Les enquêtes de l'agence Thémis
Aventures franco-québécoises coécrites par
Di, Marie Louve, Aganticus et Lenaïg
Episode 19
L'arrivée de Jean Bon
Le Pacha tripote son stylo Hermès d'un air ennuyé, puis il me regarde avec cet air franc qu'ont les ânes quand ils reculent
- Voyez-vous, Alex, je ne pouvais pas refuser au ministre ce petit
service…
- Petit? Vous en avez de bien bonnes, monsieur ! Si le gugusse est inopérant, c'est
peut-être ma vie qui sera en danger, qu'est-ce qu'il a fait avant de venir pleurer sur les godasses de votre
ministre ?
- Heu… Il pratiquait la noble profession de boucher charcutier
La surprise m'étrangle et, voyant ma tronche blême virer violet, le Pacha se dépêche d'ajouter
- Il a aussi fait du judo… Ceinture jaune, heu… il allait passer la verte mais il a glissé
sur le bord du tatami et s'est démis l'épaule
- Je vois : le tatami l'a démis !
Je suis fou de rage,
imaginez : le Pacha veut me coller un adjoint dans les pattes sous prétexte qu'icelui est un neveu de notre ministre
de tutelle, c'est-à-dire le ministre qui nous signe les autorisations d'oeuvrer en secret… c'est-encore-à-dire le
ministre qui nous couvre en cas de cas…
- Votre ministre est un sinistre …
- Chut, Alex, les murs ont des oreilles, me chuchote la bouche servile de mon Pacha, pas
chat,
- Et les oreilles ça se tire ! me mets-je à gueuler pour être bien sûr que les murs
entendront.
J'essaye de me calmer en expirant/inspirant et vice versa; Au bout de deux minutes,
réfléchissant à la vitesse du son que l'âne veut manger, je me dis que je pourrais toujours laisser le gonze sur la
touche pour les missions délicates et le cantonner dans de l'administratif.
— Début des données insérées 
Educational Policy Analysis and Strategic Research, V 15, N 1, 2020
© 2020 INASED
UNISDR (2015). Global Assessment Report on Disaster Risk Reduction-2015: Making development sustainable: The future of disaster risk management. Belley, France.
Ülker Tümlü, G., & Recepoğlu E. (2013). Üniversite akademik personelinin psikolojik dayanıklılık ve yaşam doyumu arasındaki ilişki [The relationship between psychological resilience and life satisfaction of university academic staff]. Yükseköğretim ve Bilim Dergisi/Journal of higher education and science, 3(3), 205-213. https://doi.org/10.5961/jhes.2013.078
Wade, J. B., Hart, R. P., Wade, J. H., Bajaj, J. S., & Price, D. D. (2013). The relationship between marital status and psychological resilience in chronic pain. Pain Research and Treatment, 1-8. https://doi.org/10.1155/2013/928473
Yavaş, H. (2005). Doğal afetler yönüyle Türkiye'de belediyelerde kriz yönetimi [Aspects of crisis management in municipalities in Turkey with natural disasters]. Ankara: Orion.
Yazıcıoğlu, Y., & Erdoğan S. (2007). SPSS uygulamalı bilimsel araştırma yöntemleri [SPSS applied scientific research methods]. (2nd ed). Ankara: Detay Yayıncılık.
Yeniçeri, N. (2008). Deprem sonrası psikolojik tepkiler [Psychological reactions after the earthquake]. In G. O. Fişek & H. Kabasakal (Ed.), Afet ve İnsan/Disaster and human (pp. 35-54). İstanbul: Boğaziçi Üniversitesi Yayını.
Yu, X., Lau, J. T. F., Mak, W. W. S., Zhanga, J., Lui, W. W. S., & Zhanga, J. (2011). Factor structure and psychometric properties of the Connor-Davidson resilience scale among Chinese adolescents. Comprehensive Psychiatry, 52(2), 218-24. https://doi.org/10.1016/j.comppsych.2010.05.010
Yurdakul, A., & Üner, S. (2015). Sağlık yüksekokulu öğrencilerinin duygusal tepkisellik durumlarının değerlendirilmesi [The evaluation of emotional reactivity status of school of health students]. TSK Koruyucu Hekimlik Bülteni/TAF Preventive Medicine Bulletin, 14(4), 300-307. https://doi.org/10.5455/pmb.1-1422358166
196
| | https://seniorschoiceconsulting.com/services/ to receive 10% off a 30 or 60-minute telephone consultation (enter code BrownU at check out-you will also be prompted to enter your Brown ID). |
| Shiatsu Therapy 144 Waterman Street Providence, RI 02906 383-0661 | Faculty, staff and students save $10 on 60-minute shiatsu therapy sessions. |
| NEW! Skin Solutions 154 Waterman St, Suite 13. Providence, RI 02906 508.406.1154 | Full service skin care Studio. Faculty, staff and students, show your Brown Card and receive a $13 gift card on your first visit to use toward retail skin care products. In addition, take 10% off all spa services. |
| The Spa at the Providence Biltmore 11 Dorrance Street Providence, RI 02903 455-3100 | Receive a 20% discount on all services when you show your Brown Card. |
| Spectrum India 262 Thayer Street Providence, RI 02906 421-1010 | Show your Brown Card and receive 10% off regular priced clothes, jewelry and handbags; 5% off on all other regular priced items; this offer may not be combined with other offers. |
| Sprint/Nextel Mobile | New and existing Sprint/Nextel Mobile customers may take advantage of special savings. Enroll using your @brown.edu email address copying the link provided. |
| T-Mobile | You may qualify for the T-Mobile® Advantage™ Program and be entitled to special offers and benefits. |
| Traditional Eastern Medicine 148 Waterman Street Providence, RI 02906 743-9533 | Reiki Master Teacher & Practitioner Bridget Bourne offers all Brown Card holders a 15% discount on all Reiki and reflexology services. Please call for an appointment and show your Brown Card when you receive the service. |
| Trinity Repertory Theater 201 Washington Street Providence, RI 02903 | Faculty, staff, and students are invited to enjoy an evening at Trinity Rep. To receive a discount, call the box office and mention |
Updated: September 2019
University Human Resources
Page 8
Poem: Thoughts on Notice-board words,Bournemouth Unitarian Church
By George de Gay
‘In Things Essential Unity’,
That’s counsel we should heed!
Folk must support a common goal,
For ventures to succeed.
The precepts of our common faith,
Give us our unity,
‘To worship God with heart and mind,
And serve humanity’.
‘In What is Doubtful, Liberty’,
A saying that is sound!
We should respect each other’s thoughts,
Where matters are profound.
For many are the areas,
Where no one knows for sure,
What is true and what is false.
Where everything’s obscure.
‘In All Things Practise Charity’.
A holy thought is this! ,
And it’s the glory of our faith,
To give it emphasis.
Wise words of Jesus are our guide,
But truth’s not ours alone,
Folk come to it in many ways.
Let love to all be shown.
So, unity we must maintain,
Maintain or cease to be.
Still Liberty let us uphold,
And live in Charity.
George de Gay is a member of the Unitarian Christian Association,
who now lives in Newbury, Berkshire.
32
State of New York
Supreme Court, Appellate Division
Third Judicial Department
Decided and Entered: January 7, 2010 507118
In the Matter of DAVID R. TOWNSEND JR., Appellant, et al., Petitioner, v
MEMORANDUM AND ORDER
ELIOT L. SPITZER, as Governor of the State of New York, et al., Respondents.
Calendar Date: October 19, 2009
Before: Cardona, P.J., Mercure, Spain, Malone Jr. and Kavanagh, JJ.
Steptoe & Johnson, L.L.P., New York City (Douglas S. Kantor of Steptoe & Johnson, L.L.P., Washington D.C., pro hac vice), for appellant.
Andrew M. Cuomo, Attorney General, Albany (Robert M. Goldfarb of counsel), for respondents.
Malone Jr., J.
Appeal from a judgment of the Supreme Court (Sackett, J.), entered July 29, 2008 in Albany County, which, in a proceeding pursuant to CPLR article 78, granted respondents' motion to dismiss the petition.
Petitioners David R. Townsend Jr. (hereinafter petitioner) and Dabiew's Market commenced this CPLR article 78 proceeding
De toutes façons, à voir la tronche
entendue du Pacha, je sais que je ne pourrai pas refuser, alors… advienne que moudra.
- Et quand me présentez-vous ce précieux allié ? Ironise-je
- Tout de suite, me dit-il, en appuyant sur un bouton de son présentoir téléphonique.
Et alors là, mesdames et mes vieux, l'apparition la plus abracadabrantesque que j'ai jamais vue, se
matérialise dans le bureau : vous voyez Tartarin de Tarascon comme le dessinait Albert Dubout ?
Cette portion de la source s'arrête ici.